Heute in den Feuilletons

Heute in den Feuilletons

Die kommentierte Kulturpresseschau. Wochentags um 9 Uhr, sonnabends um 10 Uhr.
06.07.2007. In der FR wirft Perlentaucher Thierry Chervel der FAZ vor, sie benutze ihre Zeitung, um einen Konkurrenten bei seinen Auftraggebern anzuschwärzen. Die NZZ stellt eine 95-jährige Bloggerin vor. Die Berliner Zeitung freut sich, dass Warlam Schalamows "Erzählungen aus Kolyma" endlich auch auf Deutsch zu lesen sind. In der SZ ruft Al Gore den planetaren Notfall aus.  In der FAZ fordert der Biophysiker Stefan Klein seine Kollegen auf: Sprecht Deutsch!

FR, 06.07.2007

Der Perlentaucher antwortet in Person von Thierry Chervel auf den jüngsten FAZ-Artikel zu unserer Seite. "So schwärzt das größte Feuilleton der Republik ein kleines Unternehmen, das ihm nicht genehm ist, bei einem wichtigen Auftraggeber an. In einem Beistellkasten erwähnt man, dass man einen Prozess gegen dieses Unternehmen gewonnen habe. Dass man Partei ist in einem anderen Prozess gegen dieses Unternehmen, den man in erster Instanz verloren hat, erwähnt man an dieser Stelle nicht. Journalismus ist das nicht."

Weiteres: Daniel Kothenschulte sichtet ökologisch inspirierte Thriller, die in der Vergangenheit vor der Klimakatastrophe warnten - es sind nicht sehr viele. Christian Schlüter glaubt in der Times mager nicht, dass Popmusik viel mit Moral zu tun hat. Außerdem hat die FR heute ein Live-Earth-Klima-Special, u.a. mit einem Artikel von Al Gore und einem Interview mit Silbermondsängerin Stefanie Kloß und ihrem Drummer Andreas Nowak

Besprochen werden eine Ausstellung über die Skythen im Martin Gropius-Bau Berlin und eine Schau mit flämischen Meistern nach Rembrandt und Vermeer auf Schloss Wilhelmshöhe in Kassel.

NZZ, 06.07.2007

Sabine Pamperrien weist auf der Medienseite darauf hin, dass Bloggen kein Privileg der Jugend ist. So hat die 95-jährige Spanierin Maria Amelia von ihrem Enkel ein Blog geschenkt bekommen, das sie nun eifrig vollschreibt: "Ihre Erinnerungen reichen bis ins Jahr 1915 zurück." Gerti Schön berichtet von neuen Diskussionen in den USA über Gewaltdarstellungen im Fernsehen.

_AUFGABEN_
A. Wie alt ist laut der Presseschau die Spanierin Maria Amelia, die ein Blog von ihrem Enkel geschenkt bekommen hat?
B. Führen Sie die Presseschau über die Feuilletons vom 06.07.2007 im selben Stil ab dem letzten Satz weiter.

_EXTRAHIERTE DATEN_
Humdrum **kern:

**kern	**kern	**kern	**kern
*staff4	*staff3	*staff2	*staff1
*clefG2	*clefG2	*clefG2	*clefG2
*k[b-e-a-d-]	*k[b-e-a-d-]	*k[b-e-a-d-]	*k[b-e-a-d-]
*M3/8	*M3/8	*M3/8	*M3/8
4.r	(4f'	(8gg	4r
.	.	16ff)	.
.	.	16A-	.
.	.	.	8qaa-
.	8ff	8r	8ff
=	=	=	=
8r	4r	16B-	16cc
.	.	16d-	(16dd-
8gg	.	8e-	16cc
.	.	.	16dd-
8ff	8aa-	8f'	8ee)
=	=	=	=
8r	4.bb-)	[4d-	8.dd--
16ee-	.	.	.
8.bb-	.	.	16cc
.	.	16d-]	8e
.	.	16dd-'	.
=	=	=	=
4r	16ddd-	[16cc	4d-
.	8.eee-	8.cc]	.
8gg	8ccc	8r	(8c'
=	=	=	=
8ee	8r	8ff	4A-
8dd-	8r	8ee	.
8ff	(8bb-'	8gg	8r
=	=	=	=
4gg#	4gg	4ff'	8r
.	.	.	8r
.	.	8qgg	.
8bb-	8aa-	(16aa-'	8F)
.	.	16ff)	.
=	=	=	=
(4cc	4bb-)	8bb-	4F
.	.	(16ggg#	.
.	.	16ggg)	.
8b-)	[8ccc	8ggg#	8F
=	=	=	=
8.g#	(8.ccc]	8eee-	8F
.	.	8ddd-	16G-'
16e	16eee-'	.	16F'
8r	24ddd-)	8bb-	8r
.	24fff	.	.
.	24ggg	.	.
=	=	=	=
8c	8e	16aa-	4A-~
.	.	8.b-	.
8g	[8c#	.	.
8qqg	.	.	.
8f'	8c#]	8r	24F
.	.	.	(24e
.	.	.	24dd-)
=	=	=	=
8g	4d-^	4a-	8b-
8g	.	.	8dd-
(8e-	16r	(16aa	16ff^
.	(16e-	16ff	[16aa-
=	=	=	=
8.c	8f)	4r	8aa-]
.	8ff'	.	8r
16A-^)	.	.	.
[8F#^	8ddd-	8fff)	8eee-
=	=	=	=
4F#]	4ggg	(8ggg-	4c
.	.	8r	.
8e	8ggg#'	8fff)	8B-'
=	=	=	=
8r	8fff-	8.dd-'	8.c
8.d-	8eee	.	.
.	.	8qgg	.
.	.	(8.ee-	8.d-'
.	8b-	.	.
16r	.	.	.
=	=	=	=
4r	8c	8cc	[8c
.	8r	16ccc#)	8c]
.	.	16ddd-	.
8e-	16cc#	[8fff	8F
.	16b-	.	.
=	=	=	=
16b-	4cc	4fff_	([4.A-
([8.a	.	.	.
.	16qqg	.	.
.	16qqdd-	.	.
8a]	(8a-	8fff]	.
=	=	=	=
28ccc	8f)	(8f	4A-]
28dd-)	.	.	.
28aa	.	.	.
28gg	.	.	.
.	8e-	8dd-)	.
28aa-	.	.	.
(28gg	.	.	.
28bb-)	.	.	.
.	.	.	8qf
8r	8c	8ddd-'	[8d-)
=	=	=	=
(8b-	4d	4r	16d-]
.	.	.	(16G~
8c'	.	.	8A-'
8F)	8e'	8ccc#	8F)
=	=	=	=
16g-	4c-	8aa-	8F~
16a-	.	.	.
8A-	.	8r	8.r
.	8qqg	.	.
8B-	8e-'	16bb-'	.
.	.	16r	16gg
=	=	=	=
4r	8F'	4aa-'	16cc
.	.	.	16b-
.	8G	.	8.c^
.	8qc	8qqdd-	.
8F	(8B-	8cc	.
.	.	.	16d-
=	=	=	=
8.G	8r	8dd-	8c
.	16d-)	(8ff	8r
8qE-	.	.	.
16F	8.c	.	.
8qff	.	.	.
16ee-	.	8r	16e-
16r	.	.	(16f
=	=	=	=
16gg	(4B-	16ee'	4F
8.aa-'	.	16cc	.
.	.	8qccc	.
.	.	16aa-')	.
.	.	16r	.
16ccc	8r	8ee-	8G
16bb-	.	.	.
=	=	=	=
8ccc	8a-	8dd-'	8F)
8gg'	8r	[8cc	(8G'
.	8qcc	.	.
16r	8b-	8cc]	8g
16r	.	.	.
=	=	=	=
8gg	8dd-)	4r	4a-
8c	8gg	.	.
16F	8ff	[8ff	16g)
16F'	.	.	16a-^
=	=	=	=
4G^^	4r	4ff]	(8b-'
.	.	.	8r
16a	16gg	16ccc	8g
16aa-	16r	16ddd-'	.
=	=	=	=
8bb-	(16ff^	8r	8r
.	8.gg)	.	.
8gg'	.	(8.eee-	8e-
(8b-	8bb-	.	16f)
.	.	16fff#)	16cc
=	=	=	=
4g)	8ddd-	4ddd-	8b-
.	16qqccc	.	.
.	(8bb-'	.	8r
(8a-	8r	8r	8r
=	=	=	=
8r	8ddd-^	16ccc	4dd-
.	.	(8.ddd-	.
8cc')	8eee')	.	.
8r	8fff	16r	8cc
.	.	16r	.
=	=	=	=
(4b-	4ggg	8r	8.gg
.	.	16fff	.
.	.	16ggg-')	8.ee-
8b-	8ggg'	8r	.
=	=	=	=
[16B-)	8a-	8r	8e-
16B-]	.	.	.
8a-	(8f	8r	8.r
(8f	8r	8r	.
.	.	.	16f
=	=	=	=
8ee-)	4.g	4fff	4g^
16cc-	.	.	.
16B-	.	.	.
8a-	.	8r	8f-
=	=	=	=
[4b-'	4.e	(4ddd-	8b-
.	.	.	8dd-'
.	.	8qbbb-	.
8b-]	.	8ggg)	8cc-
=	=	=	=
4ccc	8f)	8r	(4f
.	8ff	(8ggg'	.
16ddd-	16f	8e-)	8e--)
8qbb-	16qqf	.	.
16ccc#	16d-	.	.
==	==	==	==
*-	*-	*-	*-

_LÖSUNGEN_
A. Sie ist 95 Jahre alt.

B.
Im Feuilleton bekennt Andrea Köhler, dass Michael Moores neuer Film "Sicko" über das amerikanische Gesundheitssystem - "das teuerste und ineffizienteste der Welt" - großen Eindruck auf sie gemacht hat: "Moore ist dieses Mal nicht höchstpersönlich in die Hochburg der Mächtigen vorgestoßen; er hat allem voran die Misere der Benachteiligten und Betrogenen dokumentiert. Die Opfer der politisch sanktionierten Profitgier haben vor der Kamera die unmissverständliche Würde des echten Leids. Da ist der Mann, dem nur die Wahl zwischen zwei abgeschnittenen Fingern blieb (wobei diese nicht schwerfiel, weil das Annähen eines Ringfingers lediglich 12.000 Dollar, das des Mittelfingers aber 60.000 Dollar kostete), da ist die Frau, die ihr Kind verlor, weil sie vom Krankenhaus aus versicherungstechnischen Gründen fortgeschickt wurde."

Weiteres: Uwe Justus Wenzel erzählt von der "Erfahrung radikaler Kontingenz", die er in Kassel gemacht hat. Ursula Seibold-Bultmann hat das neu eröffnete von den Zürcher Architekten Barbara Holzer und Tristan Kobler entworfene Besucherzentrum "Arche Nebra" besucht. Marcus Stäbler stellt die französische Cembalistin und Dirigentin Emmanuelle Haim vor.

Besprochen werden John Neumeiers Tanzmärchen "Kleine Meerjungfrau" bei den Hamburger Ballett-Tagen, Beethoven- und Ligeti-Einspielungen des Artemis-Quartetts und Aufnahmen von Vladimir Ashkenazy.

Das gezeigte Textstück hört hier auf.